▸ **ASSIGNMENT 1**: Return the passage on technical skill and intelligence from "The foulest historical" up to and including "of fellow humans.", copied word for word.
---------- EXTRACT TO READ ----------
And here things may go terribly wrong: males obsessed with demonstrating their technical powers to the world may do so in horrible ways. They become eager to belittle others, especially publicly:
“You don’t know anything! You suck at this!”
Threats or actual violence may follow. They do not question the rightness of their actions; “I’m the best” is all that matters. This kind of thinking is common in certain sectors of the business world, for instance, where climbing the ladder means stepping on the hands of those below, whether they be colleagues or customers.
The foulest historical example perhaps comes from Nazi Germany, where a long tradition of excellence in mechanical and civil engineering warped itself into the most efficient death camps for Jews, homosexuals, and other “undesirables.”
No, technical skill, too often practiced selfishly and blindly, is not the whole of intelligence. Getting along with other people is the greater measure. Learning to examine one’s own thoughts and feelings carefully, to communicate them effectively, to empathize with others, to compromise and collaborate — all of the skills mistakenly dismissed by boys, especially the most technically skilled, as “gay” or “for girls” — are essential for a happy and healthy life within a community of fellow humans.
Developing these abilities is far more difficult than mastering the electric guitar, or building a sports car, or crushing your opponent in an argument. In addition to expending your own time and effort in pursuit of your own desires, you must engage with the differing minds and needs of other people. Doing so does not make you less smart or less of a man; it is the only activity that gives you claim to either term.
---------- INPUT FOR THIS TASK ----------
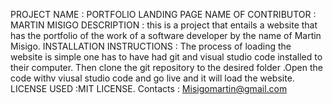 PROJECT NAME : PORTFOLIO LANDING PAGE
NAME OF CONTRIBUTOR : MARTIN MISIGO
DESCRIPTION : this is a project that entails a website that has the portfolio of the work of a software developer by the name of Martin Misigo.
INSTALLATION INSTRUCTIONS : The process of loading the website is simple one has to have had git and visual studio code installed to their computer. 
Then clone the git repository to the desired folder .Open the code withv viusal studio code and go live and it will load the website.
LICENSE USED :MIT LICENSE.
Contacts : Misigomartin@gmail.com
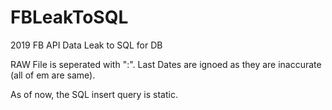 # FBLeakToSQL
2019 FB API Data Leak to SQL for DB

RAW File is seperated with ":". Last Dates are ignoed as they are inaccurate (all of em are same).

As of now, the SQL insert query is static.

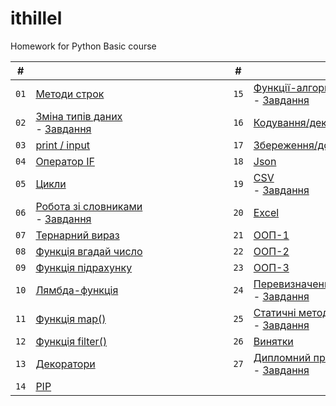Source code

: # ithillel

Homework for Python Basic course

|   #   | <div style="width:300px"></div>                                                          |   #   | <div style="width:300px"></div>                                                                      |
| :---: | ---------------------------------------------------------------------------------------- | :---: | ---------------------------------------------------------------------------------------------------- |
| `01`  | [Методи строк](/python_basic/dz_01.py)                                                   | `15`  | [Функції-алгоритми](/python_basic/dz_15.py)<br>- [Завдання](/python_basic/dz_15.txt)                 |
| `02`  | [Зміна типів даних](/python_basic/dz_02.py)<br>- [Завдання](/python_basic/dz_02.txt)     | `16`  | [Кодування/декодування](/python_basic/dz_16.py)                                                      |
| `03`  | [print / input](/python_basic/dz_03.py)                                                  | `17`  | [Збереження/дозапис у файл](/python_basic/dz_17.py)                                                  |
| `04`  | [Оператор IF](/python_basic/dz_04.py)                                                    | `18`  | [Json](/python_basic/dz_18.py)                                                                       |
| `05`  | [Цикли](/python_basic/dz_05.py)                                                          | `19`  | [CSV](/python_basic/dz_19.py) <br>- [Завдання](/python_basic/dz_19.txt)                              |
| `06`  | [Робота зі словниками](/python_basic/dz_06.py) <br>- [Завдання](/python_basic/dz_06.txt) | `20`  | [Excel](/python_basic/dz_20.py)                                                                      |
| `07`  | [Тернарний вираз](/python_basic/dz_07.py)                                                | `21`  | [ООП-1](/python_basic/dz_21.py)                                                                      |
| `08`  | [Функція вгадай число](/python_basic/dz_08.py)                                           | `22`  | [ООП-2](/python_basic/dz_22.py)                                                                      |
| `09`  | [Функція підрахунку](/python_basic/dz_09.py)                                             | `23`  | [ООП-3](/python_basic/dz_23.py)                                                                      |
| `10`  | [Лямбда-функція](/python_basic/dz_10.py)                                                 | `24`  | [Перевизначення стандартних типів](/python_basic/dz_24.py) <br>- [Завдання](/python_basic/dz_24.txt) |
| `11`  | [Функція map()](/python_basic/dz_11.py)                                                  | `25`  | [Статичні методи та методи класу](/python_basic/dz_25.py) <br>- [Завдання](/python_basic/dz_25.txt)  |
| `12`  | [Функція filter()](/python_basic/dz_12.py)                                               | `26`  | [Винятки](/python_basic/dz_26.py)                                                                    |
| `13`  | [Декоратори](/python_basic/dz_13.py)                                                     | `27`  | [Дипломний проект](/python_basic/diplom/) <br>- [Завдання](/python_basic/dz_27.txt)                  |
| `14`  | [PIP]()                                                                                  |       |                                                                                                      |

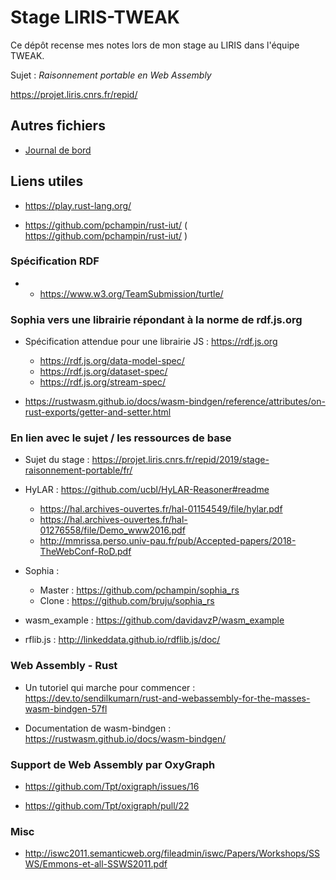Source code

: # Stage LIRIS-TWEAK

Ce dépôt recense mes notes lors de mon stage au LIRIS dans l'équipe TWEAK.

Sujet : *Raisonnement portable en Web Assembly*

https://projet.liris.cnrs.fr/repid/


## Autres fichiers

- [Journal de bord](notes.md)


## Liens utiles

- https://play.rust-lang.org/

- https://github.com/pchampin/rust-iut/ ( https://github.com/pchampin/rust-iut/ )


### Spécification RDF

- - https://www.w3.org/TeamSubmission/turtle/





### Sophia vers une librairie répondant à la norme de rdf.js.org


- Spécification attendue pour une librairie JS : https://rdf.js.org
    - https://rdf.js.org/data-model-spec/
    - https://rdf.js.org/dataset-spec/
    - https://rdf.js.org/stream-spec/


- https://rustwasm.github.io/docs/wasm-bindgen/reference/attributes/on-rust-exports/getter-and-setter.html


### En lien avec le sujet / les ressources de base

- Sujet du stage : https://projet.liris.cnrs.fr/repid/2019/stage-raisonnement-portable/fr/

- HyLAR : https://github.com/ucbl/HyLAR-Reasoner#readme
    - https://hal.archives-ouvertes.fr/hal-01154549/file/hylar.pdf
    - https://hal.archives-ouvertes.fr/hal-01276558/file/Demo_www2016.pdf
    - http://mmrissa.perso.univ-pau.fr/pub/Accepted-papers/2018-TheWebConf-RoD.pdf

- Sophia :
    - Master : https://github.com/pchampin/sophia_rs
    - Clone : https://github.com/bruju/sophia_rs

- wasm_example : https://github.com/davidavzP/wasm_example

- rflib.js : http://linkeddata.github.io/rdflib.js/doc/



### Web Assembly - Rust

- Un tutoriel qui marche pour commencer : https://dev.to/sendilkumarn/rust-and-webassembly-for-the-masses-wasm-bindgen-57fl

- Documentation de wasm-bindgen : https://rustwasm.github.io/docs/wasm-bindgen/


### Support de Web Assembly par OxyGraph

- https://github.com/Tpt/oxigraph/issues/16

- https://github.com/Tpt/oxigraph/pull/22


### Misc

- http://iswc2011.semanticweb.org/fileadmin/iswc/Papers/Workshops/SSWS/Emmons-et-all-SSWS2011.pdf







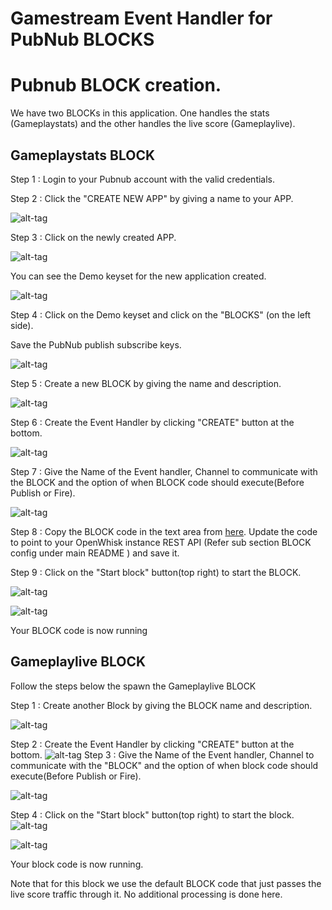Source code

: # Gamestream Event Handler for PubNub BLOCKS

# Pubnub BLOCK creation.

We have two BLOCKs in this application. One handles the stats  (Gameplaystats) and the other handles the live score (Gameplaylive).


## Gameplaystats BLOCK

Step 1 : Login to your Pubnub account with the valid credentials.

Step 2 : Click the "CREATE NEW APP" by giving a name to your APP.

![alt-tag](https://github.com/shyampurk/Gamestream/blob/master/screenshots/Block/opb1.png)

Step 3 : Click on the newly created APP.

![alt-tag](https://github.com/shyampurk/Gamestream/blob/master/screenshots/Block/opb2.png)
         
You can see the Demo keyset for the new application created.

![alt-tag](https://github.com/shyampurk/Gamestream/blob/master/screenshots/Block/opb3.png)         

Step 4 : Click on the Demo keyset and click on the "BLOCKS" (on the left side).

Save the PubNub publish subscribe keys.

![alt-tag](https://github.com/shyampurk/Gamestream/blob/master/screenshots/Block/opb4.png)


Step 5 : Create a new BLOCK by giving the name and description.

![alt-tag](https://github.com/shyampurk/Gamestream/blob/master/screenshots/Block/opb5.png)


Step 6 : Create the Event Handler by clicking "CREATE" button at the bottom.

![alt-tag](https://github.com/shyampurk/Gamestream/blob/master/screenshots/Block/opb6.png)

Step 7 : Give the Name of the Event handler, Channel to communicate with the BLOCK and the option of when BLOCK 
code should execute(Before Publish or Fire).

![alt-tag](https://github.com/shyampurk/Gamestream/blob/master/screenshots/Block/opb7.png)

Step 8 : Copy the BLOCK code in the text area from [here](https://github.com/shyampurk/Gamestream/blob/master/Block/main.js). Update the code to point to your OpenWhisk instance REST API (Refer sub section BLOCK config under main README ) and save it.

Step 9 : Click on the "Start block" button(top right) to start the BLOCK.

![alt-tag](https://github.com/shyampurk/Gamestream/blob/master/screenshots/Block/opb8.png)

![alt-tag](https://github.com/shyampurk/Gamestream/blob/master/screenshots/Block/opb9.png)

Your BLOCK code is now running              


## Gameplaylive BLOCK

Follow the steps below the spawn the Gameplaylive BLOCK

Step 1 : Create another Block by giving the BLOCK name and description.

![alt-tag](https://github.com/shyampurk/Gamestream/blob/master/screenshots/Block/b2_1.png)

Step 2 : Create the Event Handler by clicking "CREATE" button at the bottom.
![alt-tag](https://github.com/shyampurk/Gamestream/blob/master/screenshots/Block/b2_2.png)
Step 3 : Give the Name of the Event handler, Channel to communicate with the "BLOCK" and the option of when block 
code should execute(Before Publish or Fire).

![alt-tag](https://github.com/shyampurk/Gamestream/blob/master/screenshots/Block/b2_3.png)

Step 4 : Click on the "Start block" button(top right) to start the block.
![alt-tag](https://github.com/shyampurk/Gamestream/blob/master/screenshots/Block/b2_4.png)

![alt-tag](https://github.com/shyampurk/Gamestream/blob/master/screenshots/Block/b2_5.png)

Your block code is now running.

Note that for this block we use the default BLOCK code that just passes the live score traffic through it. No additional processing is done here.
----------
▸ **ASSIGNMENT 2**: In the rows, switch "static" to "dynamic" and write out again only the lines from the line with "RAW File is" up to and including the line with "Homework for Python Basic course", with nothing else changed. Leave the pictures out.

▸ **EXERCISE RESPONSE 1**:
The foulest historical example perhaps comes from Nazi Germany, where a long tradition of excellence in mechanical and civil engineering warped itself into the most efficient death camps for Jews, homosexuals, and other “undesirables.”
No, technical skill, too often practiced selfishly and blindly, is not the whole of intelligence. Getting along with other people is the greater measure. Learning to examine one’s own thoughts and feelings carefully, to communicate them effectively, to empathize with others, to compromise and collaborate — all of the skills mistakenly dismissed by boys, especially the most technically skilled, as “gay” or “for girls” — are essential for a happy and healthy life within a community of fellow humans.

▸ **EXERCISE RESPONSE 2**:
RAW File is seperated with ":". Last Dates are ignoed as they are inaccurate (all of em are same).

As of now, the SQL insert query is dynamic.

Source code

: # ithillel

Homework for Python Basic course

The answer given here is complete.